COVID-19 attacks clubhouses, endangers staffs. It’s time to end the MLB season
There’s a reminder of the way baseball used to be right outside my hotel room window.
Across the street from the Hyatt Regency in Milwaukee is the Calderone Club, which opened in the city in 1979. It’s an old school Italian joint, and when the Cardinals opened the 2019 season with a road trip to play the Brewers, St. Louis Post-Dispatch baseball writer and winner of the Baseball Hall of Fame’s J.G. Taylor Spink award Rick Hummel arranged a dinner there for some of the St. Louis baseball writers on the trip.
We watched the team work out at Miller Park from the field and dugout, did a round of interviews through the clubhouse, filed our stories, and settled in for carbs and stories from “Commish.”
It’s a memory from an alternate universe.
The Cardinals and Brewers were postponed on Friday morning by two positive tests for COVID-19 among Cardinals players. Rather than make the same mistake the Miami Marlins made in Philadelphia when, after four positive tests the team somehow decided to take the field the same day, the Cardinals are hopeful that their isolation and contact tracing will stop the virus cold.
We should all hope that they succeed.
Professional baseball in 2020, in whatever form and function can be salvaged, once again hangs in the balance of that success. But so too does the health and safety of countless players — and most importantly, people — in and around the game, all of whom are wedded to its success but whose eyes are wandering to the likelihood of failure.
On days like today, it’s hard to be optimistic.
After postponing Friday’s game and isolating at the team hotel, the Cardinals clarified that Friday’s positive results came from tests taken Wednesday, before the team took the field in Minnesota. That means two players who were active for that game were also active carriers of the virus.
Those players inhabited the dugout, the bullpen, the clubhouse, and then the charter on which the team flew to Milwaukee.
Cleveland filled in those same spaces at Target Field the next night. The Cardinals were 300 miles away by then, a traveling vector of unknown risk. Why, then, is it necessary to pretend that this is still a good idea?
Playing a baseball season in a bubble was never a realistic solution.
Too many players and staff would have to be isolated for far too long and play in unforgiving environments. Besides, it’s not as if transporting a mass of humanity to Arizona, Florida or Texas is likely to be a positive from a public health perspective. The risk might not travel but it certainly wouldn’t diminish.
Cynics and conspiracists will argue that young, healthy ball players are unlikely to suffer long term health effects from COVID-19 infections. Let’s hope they’re right, because at the moment, we have no way of knowing.
Red Sox pitcher Eduardo Rodríguez is dealing with myocarditis, an inflammation of the heart’s lining, as a result of his COVID battle. The disease burst onto the global scene no more than eight months ago. It’s impossible to know what its effects on a body will be in a year, or five, or 10, but early returns aren’t promising.
Mike Ryan, director of the World Health Organization’s Health Emergencies Program, cited a study from Germany on Thursday which found that a mind-boggling 78 of 100 people who had recovered from COVID-19 had structural changes to their hearts two months after a positive test. Sixty still showed signs of inflammation, as Rodríguez has.

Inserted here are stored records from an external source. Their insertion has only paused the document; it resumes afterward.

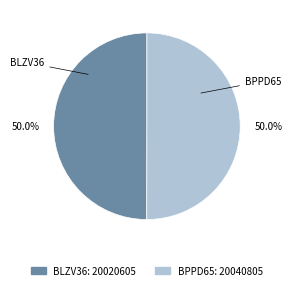

Approximately how many times larger is the value at BLZV36 compared to BPPD65?

1.0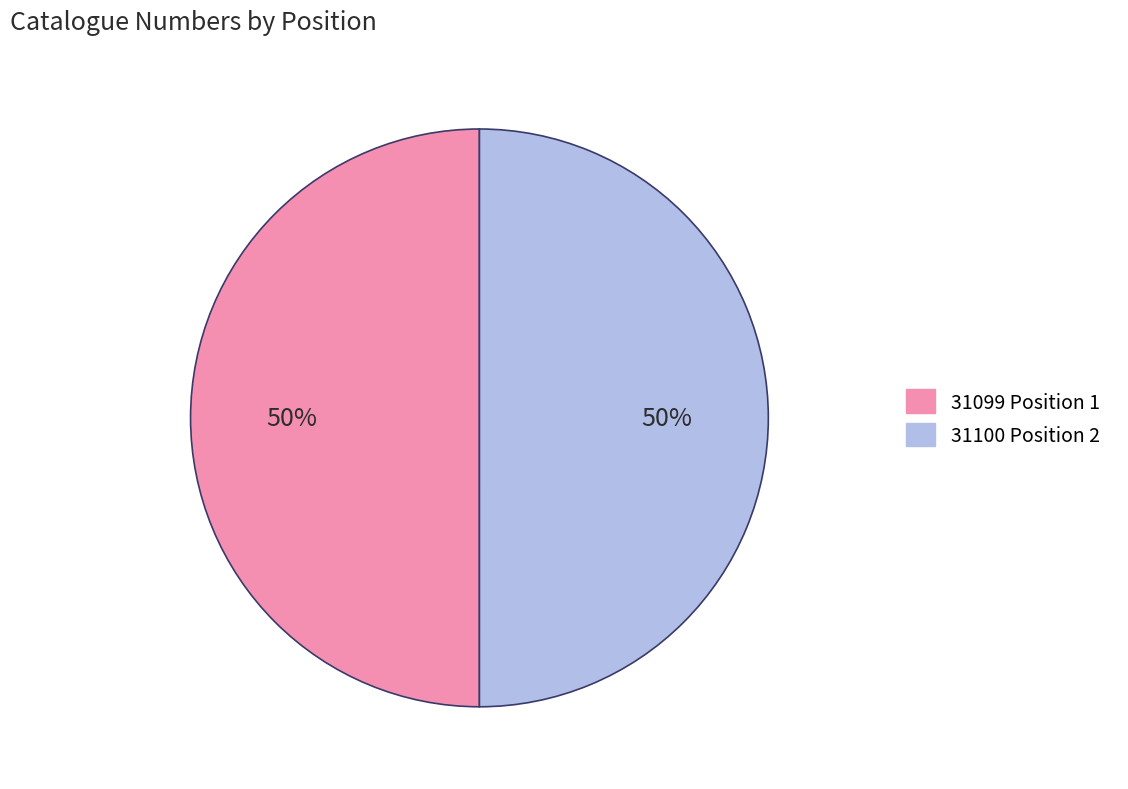

How many segments does this pie chart have?

2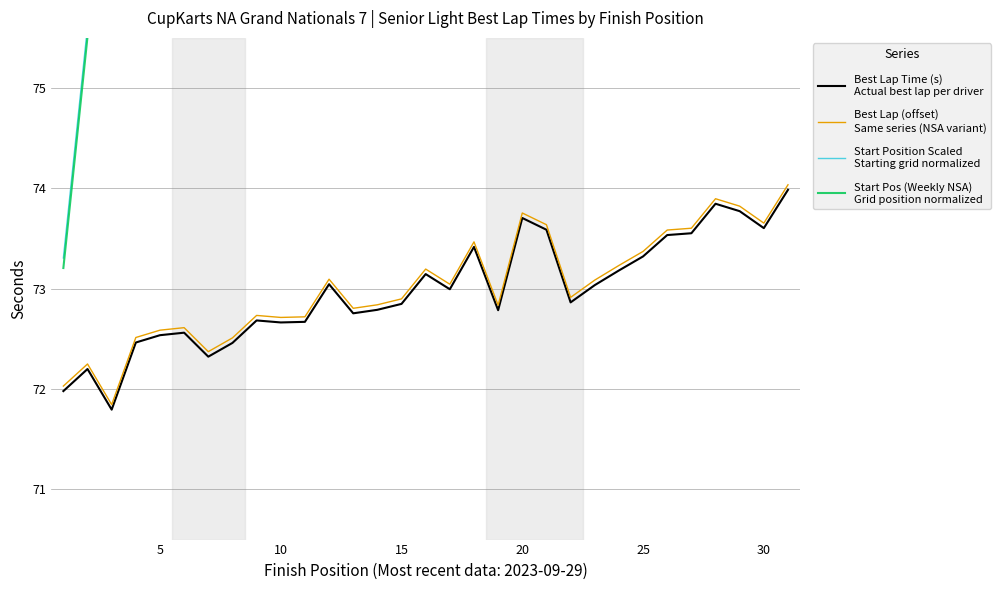

At which label does Start Position Scaled
Starting grid normalized reach its peak?

30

People who are asymptomatic now may show symptoms later. Young and healthy men do not necessarily remain so, and even if they did, what is the ethical rationale for exposing coaches, trainers, transportation staff, hotel employees, and food and beverage vendors to disease vectors in the service of satisfying television contracts?
It’s a moral issue that I struggle with personally.
The Cardinals are scheduled to play 30 road games in 2020; my schedule has me attending 24 of them. I have been to Minneapolis and Milwaukee already this week. Within the next month I’ll add Dyersville, Iowa, Chicago, and Cincinnati to the list. Tack on Kansas City and a few return ventures up north, and I myself am a traveling health risk.
Baseball in 2020 is, to be sure, a unique beast which deserves observance and documentation. I have friends and colleagues who have expressed simultaneous concern for and jealousy of my ability to be on the road. I have defenses of that decision but I have to allow for the possibility that they may be wrong.
I might be making a terrible mistake. We all might.
Two players on the road with the Cardinals have the coronavirus. I could’ve spent my morning checking with sources and trying to track down their identities. I didn’t. I won’t. That’s an ethical line I’m comfortable with. If the team announces the diagnoses, they’ll be reported. That’s good enough.
Instead, I texted a few players the same message this morning: “Stay safe, dude. My best to all you guys.”
Now, I wait for the contact tracers to call. I hope it’s before dinner.
If they clear me, I can call in to the Calderone Club, get my carry out, and pretend things are the way I remember them.